Re: Desperation
I tried CentOS 7.3 versions of Gnome 3, Cinnamon and Mint. Which may have subtle differences to those you have on Mint 18.1.
Gnome 3 I hated instantly. First thing I tried was customizing the taskbar stuff with right-click, only to find it doesn't do anything (because they want you to have a phone interface on a PC and you can't right-click on a phone). Spent a while clicking around trying to find out how to tweak things without right-clicking and nearly drove myself mad with frustration because I couldn't find how to do it.
Spent a while on a usable desktop on another computer googling how to make Gnome 3 usable, without much luck. When I went back to G3, the screen lock had kicked in. No keyboard key, or mouse movement, or click would unlock it. By accident I found the "swipe up to unlock" thingy. Accident because the theme makes it nigh-on invisible to my old eyes when running it on an old laptop. Why in hell do you need to swipe up on a desktop? In case I put the whole thing, keyboard and mouse in my pocket so I don't accidentally pocket dial? This is fucking madness.

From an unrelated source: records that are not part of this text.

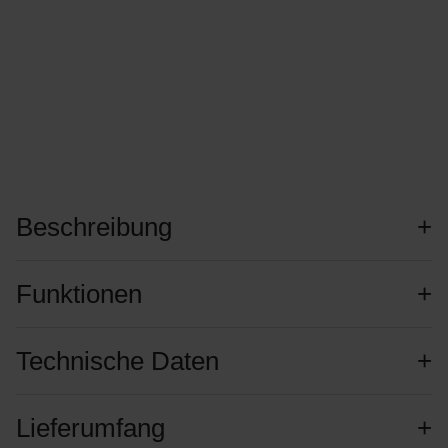
Beschreibung
Funktionen
Technische Daten
Lieferumfang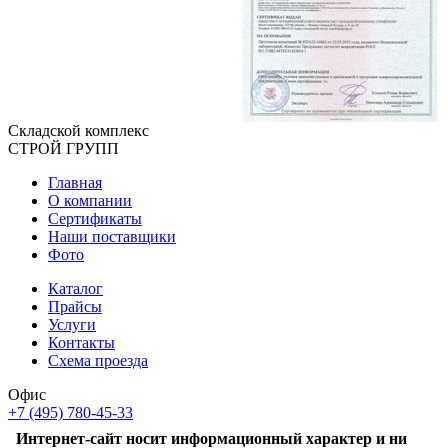
Складской
комплекс
СТРОЙ
ГРУПП
Главная
О компании
Сертификаты
Наши поставщики
Фото
Каталог
Прайсы
Услуги
Контакты
Схема проезда
Офис
+7 (495) 780-45-33
Интернет-сайт носит информационный характер и ни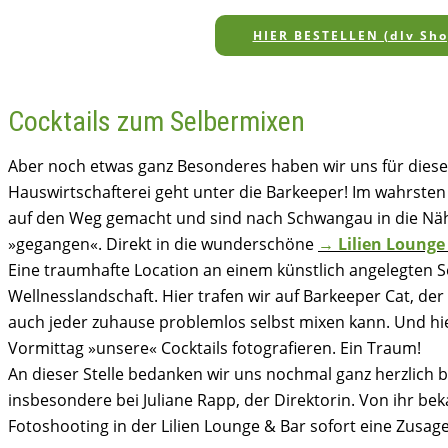
HIER BESTELLEN (dlv Sho
Cocktails zum Selbermixen
Aber noch etwas ganz Besonderes haben wir uns für diesen
Hauswirtschafterei geht unter die Barkeeper! Im wahrste
auf den Weg gemacht und sind nach Schwangau in die Nä
»gegangen«. Direkt in die wunderschöne
→ Lilien Lounge
Eine traumhafte Location an einem künstlich angelegten Se
Wellnesslandschaft. Hier trafen wir auf Barkeeper Cat, der 
auch jeder zuhause problemlos selbst mixen kann. Und hi
Vormittag »unsere« Cocktails fotografieren. Ein Traum!
An dieser Stelle bedanken wir uns nochmal ganz herzlich 
insbesondere bei Juliane Rapp, der Direktorin. Von ihr be
Fotoshooting in der Lilien Lounge & Bar sofort eine Zusag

So that was it as far as G3 went. Nuked it from orbit. Put Cinnamon on. Possibly I wasn't in the right frame of mind to judge it fairly, given that I was still seething from my G3 experience. Something about it (I don't even remember what) annoyed me because it was too much like G3 and not enough like G2, so I gave up on it.
Tried Mate. Which was close enough to G2 to feel very, very good. A "stopped banging head against brick wall" moment. Even better after adding Mozo, EOM, Caja and a few other bits. I'd take 2000, XP, Win 8, Win 10 or even Win 98 over Gnome 3. Win 10 (uncustomized) is crap, but that's tolerable because I expected it to be crap. G3 is crap and that stings because G2 was so good (in my subjective opinion) that I expected G3 to be much better than it is.

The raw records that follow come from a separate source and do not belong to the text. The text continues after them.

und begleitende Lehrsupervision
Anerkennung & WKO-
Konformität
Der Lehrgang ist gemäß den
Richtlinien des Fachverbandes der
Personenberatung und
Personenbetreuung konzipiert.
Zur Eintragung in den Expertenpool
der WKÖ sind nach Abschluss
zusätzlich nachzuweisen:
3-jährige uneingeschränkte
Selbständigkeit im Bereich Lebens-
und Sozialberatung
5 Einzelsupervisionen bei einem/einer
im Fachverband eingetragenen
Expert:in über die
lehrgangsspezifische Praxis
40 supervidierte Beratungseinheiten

I do understand that these matters are very subjective. It's very much what you're used to. But it is absolute fucking madness to take an interface for a touch-screen phone with limited screen area and put it on a desktop. Doesn't matter if Microsoft do it, KDE do it, or Gnome do it. If they want the UI to run on desktops and tablets then it should be bimodal. Hamburgers on tablets and menu bars on desktops. Some arcane maze to navigate with one finger in order to customize settings on a tablet, right-click to do the same thing on a desktop. Yes, that means knowledge of one isn't instantly transferable to the other, and it's a lot more work for the programmers, but it means using either is as good as it can be instead of being as crap as the most restrictive of the two.

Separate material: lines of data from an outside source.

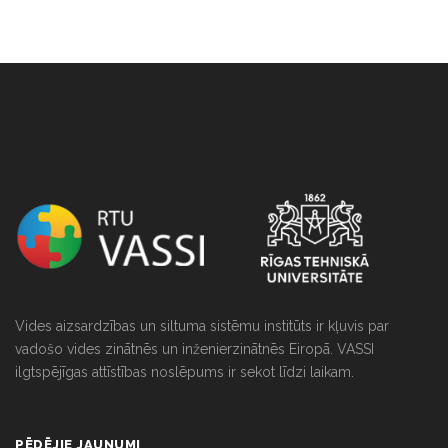
string(0) ""
Vides aizsardzības un siltuma sistēmu institūts ir kļuvis par
vadošo vides zinātnēs un inženierzinātnēs Eiropā. VASSI
ilgtspējīgas attīstības noslēpums ir sekot līdzi laikam.
PĒDĒJIE JAUNUMI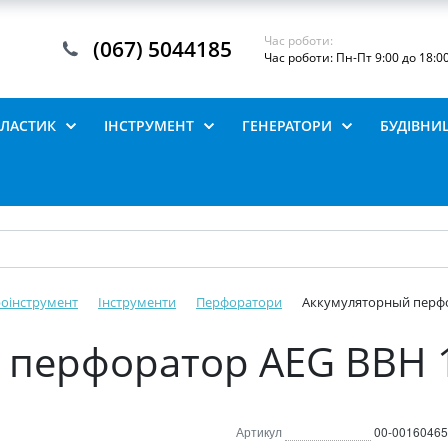
Час роботи:
(067) 5044185
Час роботи: Пн-Пт 9:00 до 18:0
ПЛАСТИК
ІНСТРУМЕНТ
ГЕНЕРАТОРИ
БУДІВНИ
роінструмент
Інструменти
Перфоратори
Аккумуляторный перфо
 перфоратор AEG BBH 1
Артикул
00-00160465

Maybe if I'd waited longer before trying Cinnamon I'd have liked it. Maybe not. Maybe I'll give it another try some time. Maybe not. What is nice about this is I have a choice. Not just of those three desktop environments, but also KDE, Xfce, LXDE, et al (if I choose to install them). Not only that, unlike your Win 10 customizations, I can switch to a different one every time I login (you can't switch between customized and uncustomized Win 10 on the same machine). So if I ever feel like giving Cinnamon another try it's just a couple of clicks next time I log in. I suspect if Microsoft had given you a way of choosing 2000, XP, Win 7, Win 8 or Win 10 at login you'd be a far happier bunny, and so would many others.
But even without those choices, a phone interface on a desktop is fucking insane. There are no justifications or even mitigations. It's just fucking insane. It's like having bicycle seats in a car. It's like having a bicycle handlebar to steer a car. It's like having a car engine in your shoes (no wheels, just the engine doing nothing). Insane.